Text passage:
LONDON (AP) — As the biggest-ever outbreak of Ebola continues to ravage West Africa, here are a few key numbers to get a handle on the epidemic:
13,268 and 4,960:
According to an update Friday from the World Health Organization, there have been 13,268 Ebola cases and 4,960 deaths since the first child died of the virus in December — but those figures include all probable, suspected and confirmed cases and are subject to change as more information becomes available. The numbers fluctuate as more data becomes available, and as probable and suspected cases are either discarded or confirmed.
Experts warn the actual number of cases and deaths are likely far higher than what's been reported, because people may be reluctant to seek care and officials are too overwhelmed with control efforts to record every single case. The vast majority of patients are in Guinea, Sierra Leone and Liberia.
Cases and deaths are typically only recorded days after people become symptomatic or die, which complicates a real-time understanding of Ebola.
"We are definitely getting a delayed picture of the outbreak," said Sebastian Funk, a lecturer in infectious diseases at the London School of Hygiene and Tropical Medicine. "It's difficult to tell if we are reaching a turning point or if there will be a doomsday scenario. I could see it going either way at the moment."
According to WHO, 4,707 beds are needed across West Africa in Ebola treatment clinics; at the moment, just 22 percent of the necessary number are operational. The agency estimates a further 2,685 beds are needed for basic Ebola clinics where minimal treatment is provided and people are mostly isolated while waiting for test results. At the moment, just 4 percent of beds in these community clinics are available.
Given the uncertainty around case numbers, Funk says things like bed occupancy are a good sign of how the outbreak is evolving. "We really need to see numbers go down for several weeks to be confident it's a real trend," he said.
WHO reports that 549 health workers have been infected with Ebola, of whom 311 have died. Since Ebola is spread via contact with the bodily fluids of a patient, health workers are at high risk of catching the disease. The U.S. Centers for Disease Control and Prevention recommends that no skin be showing in a health worker treating Ebola patients.

About this task:
In the Ebola outbreak article, how many health workers does WHO report have been infected with Ebola?

Excerpted data:
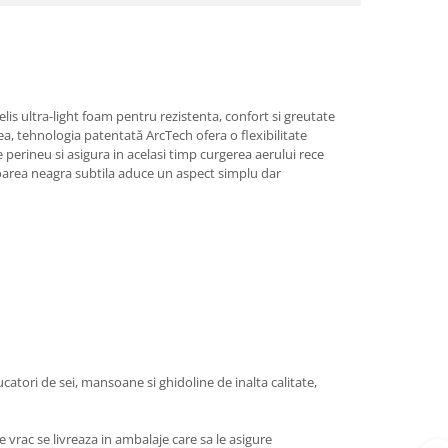
lis ultra-light foam pentru rezistenta, confort si greutate
ea, tehnologia patentată ArcTech ofera o flexibilitate
perineu si asigura in acelasi timp curgerea aerului rece
culoarea neagra subtila aduce un aspect simplu dar
tori de sei, mansoane si ghidoline de inalta calitate,
 vrac se livreaza in ambalaje care sa le asigure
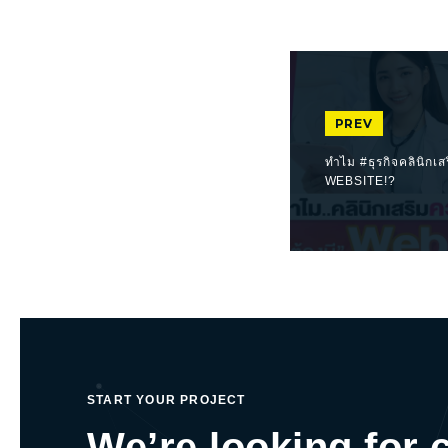
PREV
ทำไม #ธุรกิจคลินิกเส
WEBSITE!?
START YOUR PROJECT
We’re looking for 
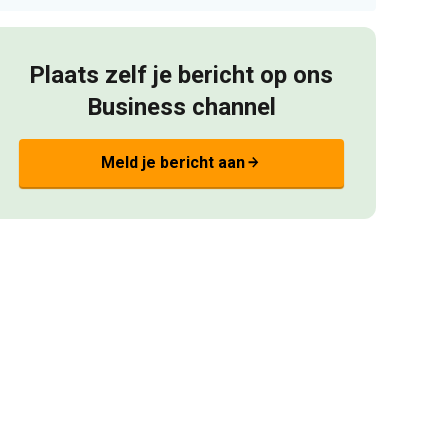
Plaats zelf je bericht op ons
Business channel
Meld je bericht aan
arrow_forward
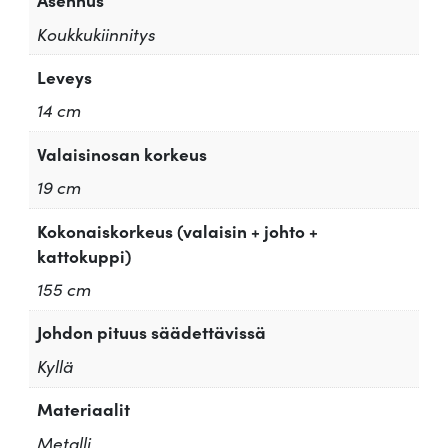
Koukkukiinnitys
Leveys
14 cm
Valaisinosan korkeus
19 cm
Kokonaiskorkeus (valaisin + johto +
kattokuppi)
155 cm
Johdon pituus säädettävissä
Kyllä
Materiaalit
Metalli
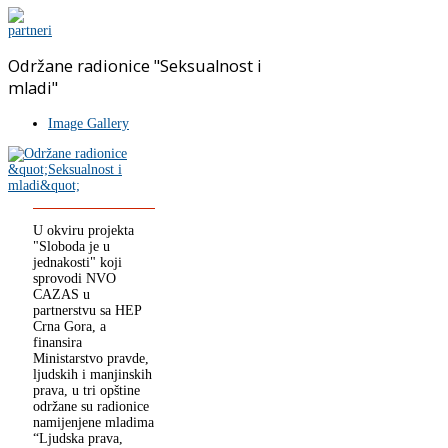
Održane radionice "Seksualnost i
mladi"
Image Gallery
U okviru projekta
"Sloboda je u
jednakosti" koji
sprovodi NVO
CAZAS u
partnerstvu sa HEP
Crna Gora, a
finansira
Ministarstvo pravde,
ljudskih i manjinskih
prava, u tri opštine
održane su radionice
namijenjene mladima
“Ljudska prava,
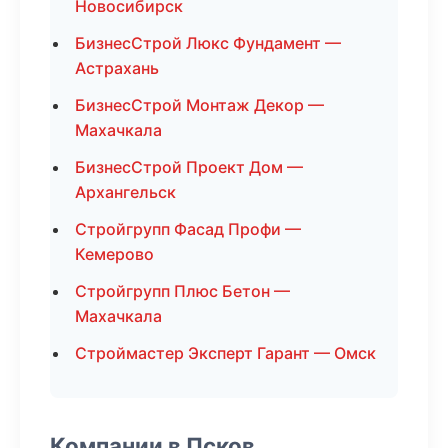
Новосибирск
БизнесСтрой Люкс Фундамент —
Астрахань
БизнесСтрой Монтаж Декор —
Махачкала
БизнесСтрой Проект Дом —
Архангельск
Стройгрупп Фасад Профи —
Кемерово
Стройгрупп Плюс Бетон —
Махачкала
Строймастер Эксперт Гарант — Омск
Компании в Псков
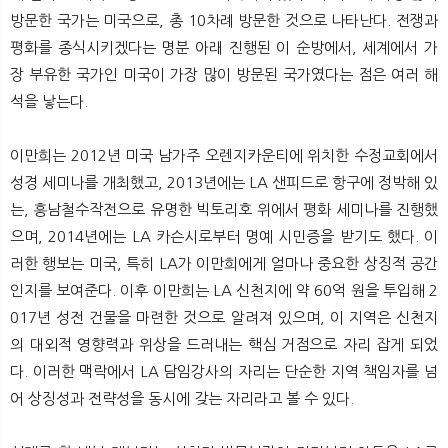
방문한 국가는 미국으로, 총 10차례 방문한 것으로 나타난다. 전쟁과
평화를 종식시키겠다는 명분 아래 진행된 이 순방에서, 세계에서 가
장 부유한 국가인 미국이 가장 많이 방문된 국가였다는 점은 여러 해
석을 낳는다.
이만희는 2012년 미국 남가주 오렌지카운티에 위치한 수정교회에서
성경 세미나를 개최했고, 2013년에는 LA 샌피드로 항구에 정박해 있
는, 흥남철수작전으로 유명한 빅토리호 위에서 평화 세미나를 진행했
으며, 2014년에는 LA 카슨시로부터 명예 시민증을 받기도 했다. 이
러한 행보는 미국, 특히 LA가 이만희에게 얼마나 중요한 상징적 공간
인지를 보여준다. 이후 이만희는 LA 신천지에 약 60억 원을 투입해 2
017년 성전 건물을 마련한 것으로 알려져 있으며, 이 지역은 신천지
의 대외적 영향력과 위상을 드러내는 핵심 거점으로 자리 잡게 되었
다. 이러한 맥락에서 LA 담임강사의 자리는 단순한 지역 책임자를 넘
어 상징성과 전략성을 동시에 갖는 자리라고 볼 수 있다.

Answer section:
549